--- Task to carry out ---
Transcribe all the entries that follow, leaving nothing out.

Stored data: Begin

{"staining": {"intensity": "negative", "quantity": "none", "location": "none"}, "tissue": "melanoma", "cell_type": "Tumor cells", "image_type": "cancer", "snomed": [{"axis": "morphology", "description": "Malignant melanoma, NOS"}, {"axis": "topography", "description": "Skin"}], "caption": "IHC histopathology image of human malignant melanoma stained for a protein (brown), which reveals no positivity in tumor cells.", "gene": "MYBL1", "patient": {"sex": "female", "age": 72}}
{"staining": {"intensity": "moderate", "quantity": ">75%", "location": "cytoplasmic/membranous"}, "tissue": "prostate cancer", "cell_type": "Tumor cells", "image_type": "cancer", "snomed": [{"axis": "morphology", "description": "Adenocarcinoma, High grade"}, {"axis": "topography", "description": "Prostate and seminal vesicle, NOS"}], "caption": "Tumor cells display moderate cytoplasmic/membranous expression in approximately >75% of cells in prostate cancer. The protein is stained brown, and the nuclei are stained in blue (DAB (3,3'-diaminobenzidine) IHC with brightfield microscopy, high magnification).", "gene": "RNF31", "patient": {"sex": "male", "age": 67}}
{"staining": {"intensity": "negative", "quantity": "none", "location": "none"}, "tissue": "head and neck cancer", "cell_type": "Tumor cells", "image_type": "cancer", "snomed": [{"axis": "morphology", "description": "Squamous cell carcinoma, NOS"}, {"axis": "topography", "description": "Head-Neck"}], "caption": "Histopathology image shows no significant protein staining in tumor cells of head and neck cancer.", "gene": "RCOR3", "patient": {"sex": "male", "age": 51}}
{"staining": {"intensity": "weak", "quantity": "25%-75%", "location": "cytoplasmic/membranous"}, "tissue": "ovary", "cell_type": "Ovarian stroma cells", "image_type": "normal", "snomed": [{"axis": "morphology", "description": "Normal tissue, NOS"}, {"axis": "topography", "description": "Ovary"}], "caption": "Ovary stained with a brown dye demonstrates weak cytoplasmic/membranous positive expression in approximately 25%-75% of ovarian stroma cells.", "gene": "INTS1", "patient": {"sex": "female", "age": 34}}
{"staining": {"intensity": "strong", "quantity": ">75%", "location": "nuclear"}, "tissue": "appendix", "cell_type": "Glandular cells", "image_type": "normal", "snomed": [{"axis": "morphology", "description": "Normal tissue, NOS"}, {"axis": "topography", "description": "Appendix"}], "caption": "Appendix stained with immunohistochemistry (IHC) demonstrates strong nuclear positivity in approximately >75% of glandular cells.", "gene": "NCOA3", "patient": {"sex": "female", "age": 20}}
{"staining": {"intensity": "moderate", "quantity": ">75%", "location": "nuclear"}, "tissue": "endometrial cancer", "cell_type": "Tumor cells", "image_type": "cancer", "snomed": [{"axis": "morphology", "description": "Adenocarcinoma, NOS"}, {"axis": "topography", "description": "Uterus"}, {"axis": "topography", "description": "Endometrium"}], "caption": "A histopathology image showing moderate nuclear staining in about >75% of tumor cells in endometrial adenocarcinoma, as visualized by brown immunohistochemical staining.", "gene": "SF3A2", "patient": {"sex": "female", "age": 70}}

Stored data: End

--- Solved problem ---
{"staining": {"intensity": "negative", "quantity": "none", "location": "none"}, "tissue": "melanoma", "cell_type": "Tumor cells", "image_type": "cancer", "snomed": [{"axis": "morphology", "description": "Malignant melanoma, NOS"}, {"axis": "topography", "description": "Skin"}], "caption": "IHC histopathology image of human malignant melanoma stained for a protein (brown), which reveals no positivity in tumor cells.", "gene": "MYBL1", "patient": {"sex": "female", "age": 72}}
{"staining": {"intensity": "moderate", "quantity": ">75%", "location": "cytoplasmic/membranous"}, "tissue": "prostate cancer", "cell_type": "Tumor cells", "image_type": "cancer", "snomed": [{"axis": "morphology", "description": "Adenocarcinoma, High grade"}, {"axis": "topography", "description": "Prostate and seminal vesicle, NOS"}], "caption": "Tumor cells display moderate cytoplasmic/membranous expression in approximately >75% of cells in prostate cancer. The protein is stained brown, and the nuclei are stained in blue (DAB (3,3'-diaminobenzidine) IHC with brightfield microscopy, high magnification).", "gene": "RNF31", "patient": {"sex": "male", "age": 67}}
{"staining": {"intensity": "negative", "quantity": "none", "location": "none"}, "tissue": "head and neck cancer", "cell_type": "Tumor cells", "image_type": "cancer", "snomed": [{"axis": "morphology", "description": "Squamous cell carcinoma, NOS"}, {"axis": "topography", "description": "Head-Neck"}], "caption": "Histopathology image shows no significant protein staining in tumor cells of head and neck cancer.", "gene": "RCOR3", "patient": {"sex": "male", "age": 51}}
{"staining": {"intensity": "weak", "quantity": "25%-75%", "location": "cytoplasmic/membranous"}, "tissue": "ovary", "cell_type": "Ovarian stroma cells", "image_type": "normal", "snomed": [{"axis": "morphology", "description": "Normal tissue, NOS"}, {"axis": "topography", "description": "Ovary"}], "caption": "Ovary stained with a brown dye demonstrates weak cytoplasmic/membranous positive expression in approximately 25%-75% of ovarian stroma cells.", "gene": "INTS1", "patient": {"sex": "female", "age": 34}}
{"staining": {"intensity": "strong", "quantity": ">75%", "location": "nuclear"}, "tissue": "appendix", "cell_type": "Glandular cells", "image_type": "normal", "snomed": [{"axis": "morphology", "description": "Normal tissue, NOS"}, {"axis": "topography", "description": "Appendix"}], "caption": "Appendix stained with immunohistochemistry (IHC) demonstrates strong nuclear positivity in approximately >75% of glandular cells.", "gene": "NCOA3", "patient": {"sex": "female", "age": 20}}
{"staining": {"intensity": "moderate", "quantity": ">75%", "location": "nuclear"}, "tissue": "endometrial cancer", "cell_type": "Tumor cells", "image_type": "cancer", "snomed": [{"axis": "morphology", "description": "Adenocarcinoma, NOS"}, {"axis": "topography", "description": "Uterus"}, {"axis": "topography", "description": "Endometrium"}], "caption": "A histopathology image showing moderate nuclear staining in about >75% of tumor cells in endometrial adenocarcinoma, as visualized by brown immunohistochemical staining.", "gene": "SF3A2", "patient": {"sex": "female", "age": 70}}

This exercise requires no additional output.